Oxford University Press, £33.99
There is an increasing demand for current information about the molecular biology of cancer. The third edition of this book is impressive in that it condenses the key features of the subject into just over 300 pages.
The author addresses in detail those aspects which are essential to understanding the overall picture, including the special hallmarks of cancer, the processes where malfunction produces uncontrolled growth, and how the protective functions of normal cells, when disrupted, can lead to malignant changes. Pecorino develops her theme using Hanahan and Weinberg's 2011 review, The Hallmarks of Cancer.
Pivotal aspects of cancer are proto- oncogenes and tumour suppressing genes, which play a critical role in carcinogenesis by encoding many kinds of proteins involved in cell growth and proliferation. When they mutate they can produce proteins that override the G1 restriction of the cell cycle, and lead to unregulated cell growth and proliferation.
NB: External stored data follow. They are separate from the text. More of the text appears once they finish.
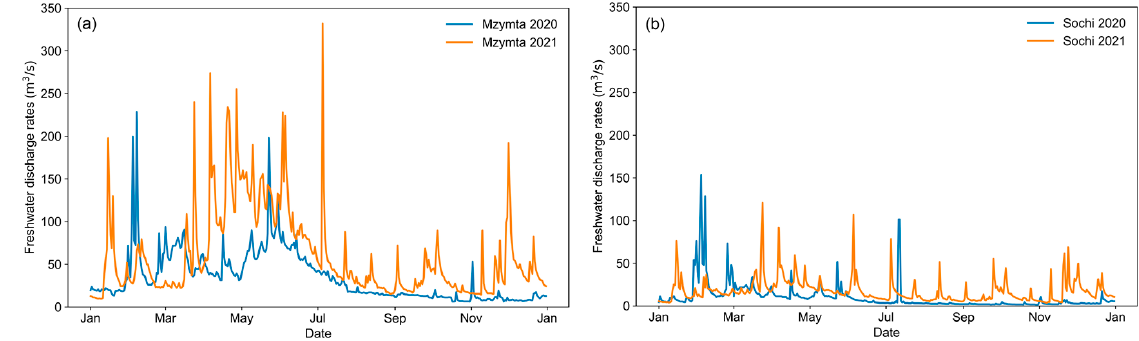
Figure 2. Freshwater discharge rates of the Mzymta ( a ) and Sochi ( b ) rivers during 2020–2021. Floods were detected in the following way: their average daily discharge peak had to exceed earlier discharge by 2–2.5 times (with respect to a previous 1-day reference period) and exceed the long-term average monthly discharge (~30 years) in order to discard very low floods or discharge fluctuations. Snowmelt freshets and rain-induced floods were determined by taking into account the average daily air temperature and the amount of precipitation measured at the Sochi and Adler meteorological stations. Separation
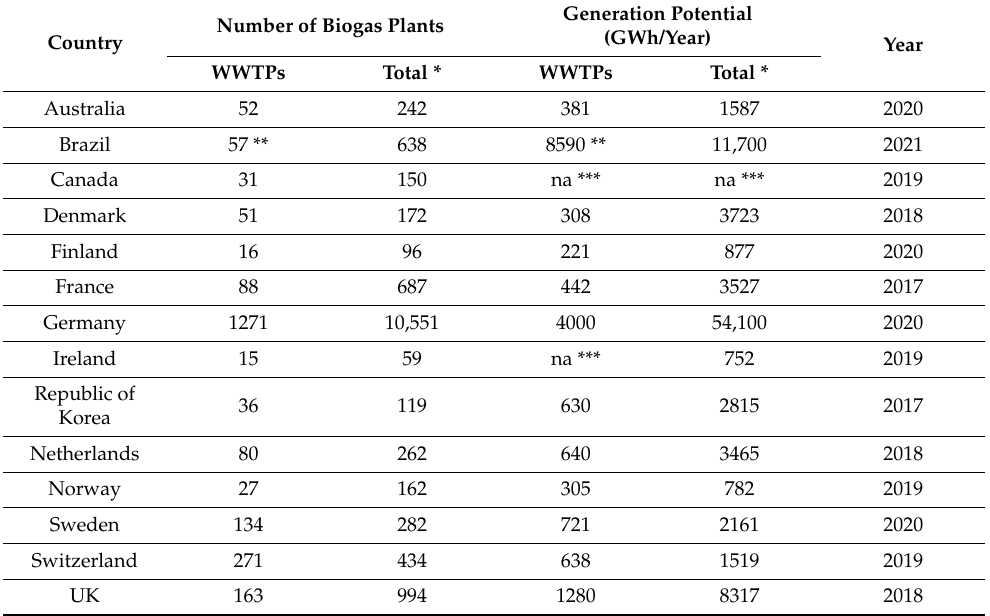
Table 5. Biogas production in WWTPs in some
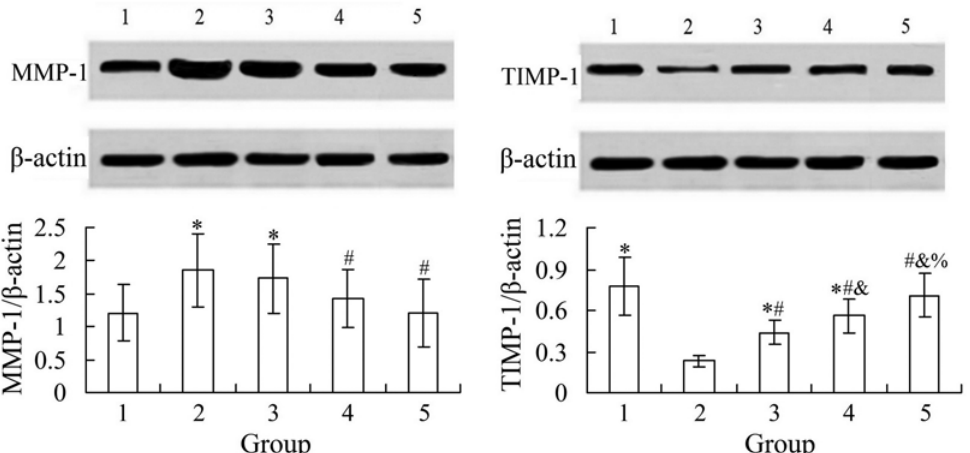
FIGURE 2 - Effects of salidroside on myocardial MMP-1 and TIMP-1 protein expressions in rats. * P < 0.05 compared with sham- operated group; # P < 0.05 compared with model group; & P < 0.05 compared with low-dose salidroside group; % P < 0.05 compared with middle-dose salidroside group. 1: Sham-operated group; 2: Model group; 3: low-dose salidroside group; 4: middle-dose salidroside group; 5: high-dose salidroside group. MMP-1, matrix metalloproteinase-1; TIMP-1, tissue inhibitor of metalloproteinase-1.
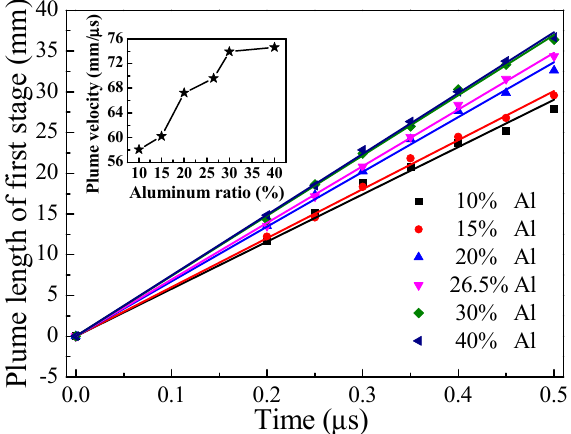
Figure 9. The plume length of the first stage variation with time and its linear fitting at different proportions of Al (ambient pressure 0.005 Pa and laser energy 542.3 mJ).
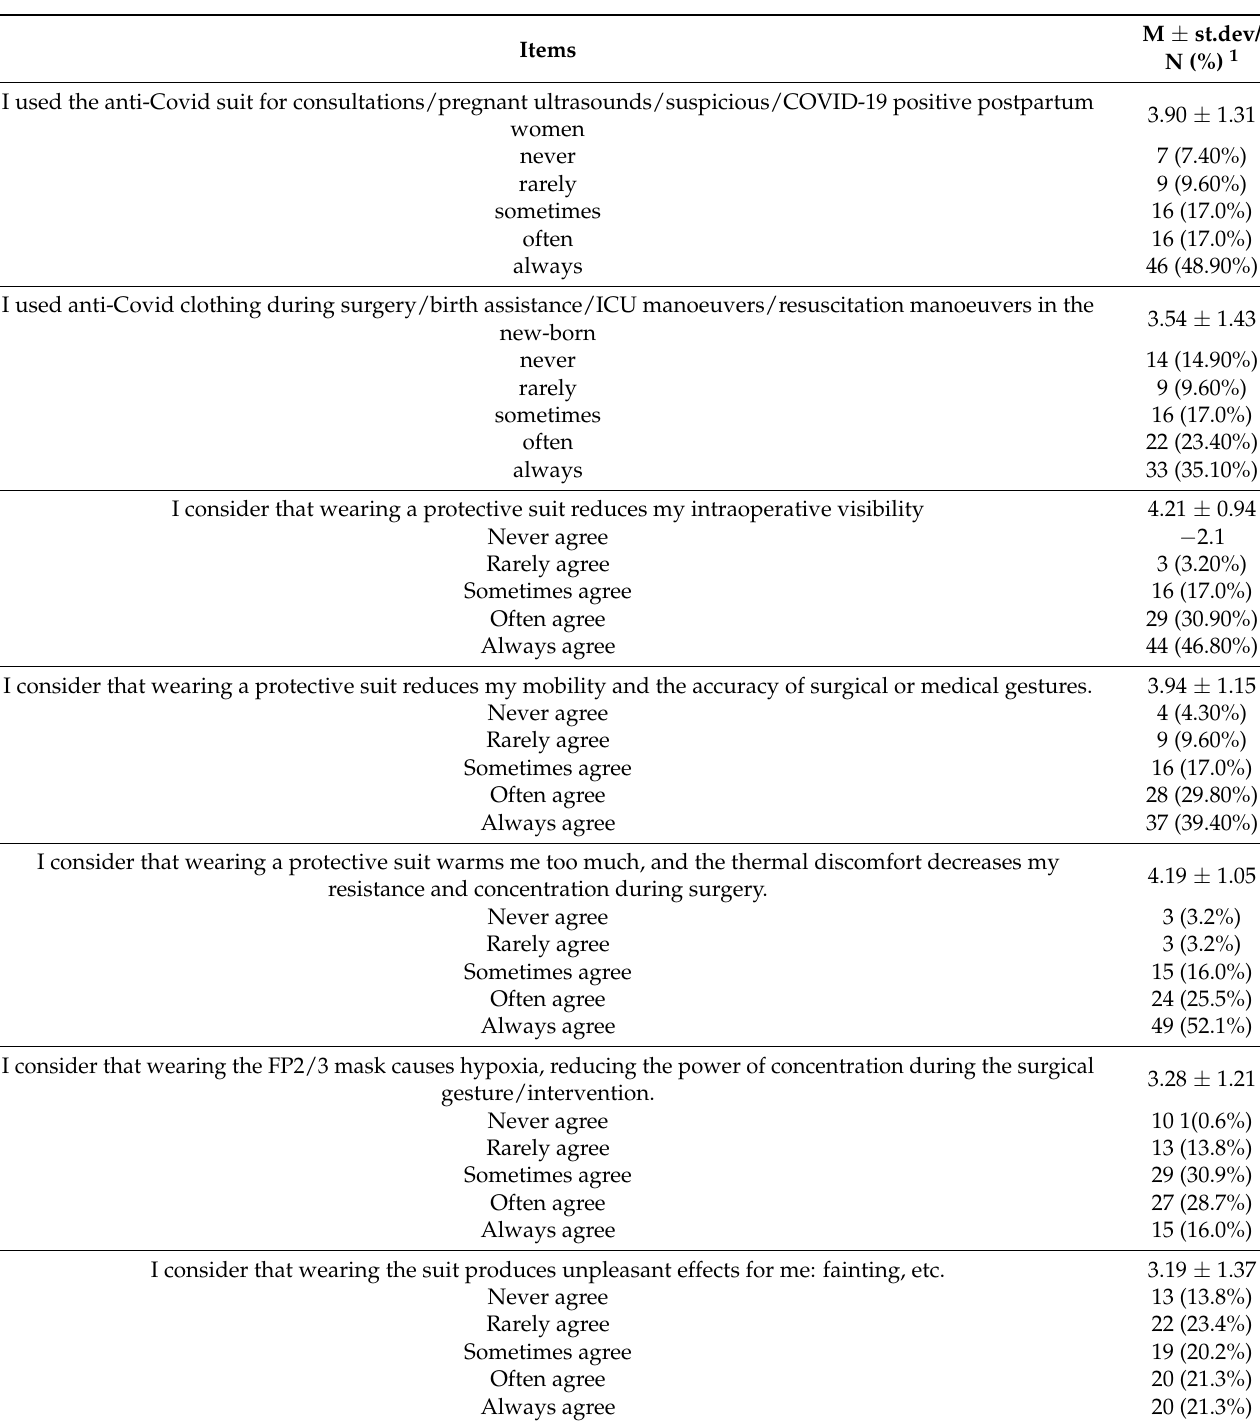
Table 5. The distribution of answers to the items investigating the protection measures against infection.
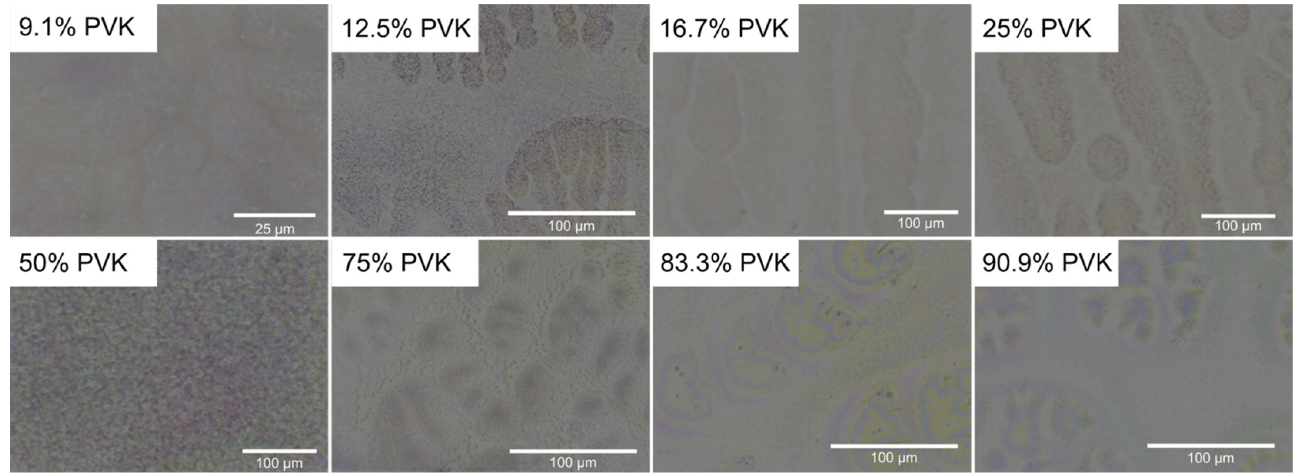
Figure 1. Light microscope images (reflection mode) of samples containing 9.1%, 12.5%, 16.7%, 25%, 50%, 75%, 83.3%, and 90.9% of PVK content.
Because there are so many pathways linked to the cell cycle, such as growth control, apoptosis, tumour suppression, metastasis and immune suppression, it is evident that there is an increasing number of locations at which new drugs can act, and gene therapy is now used increasingly to pinpoint molecular targets.
Many of the current strategies will doubtless be superseded in the light of new knowledge. But because this is such an excellent introduction to the subject, the book's special appeal lies in its ability to stimulate both learning and investigation, which I hope will be its lasting legacy.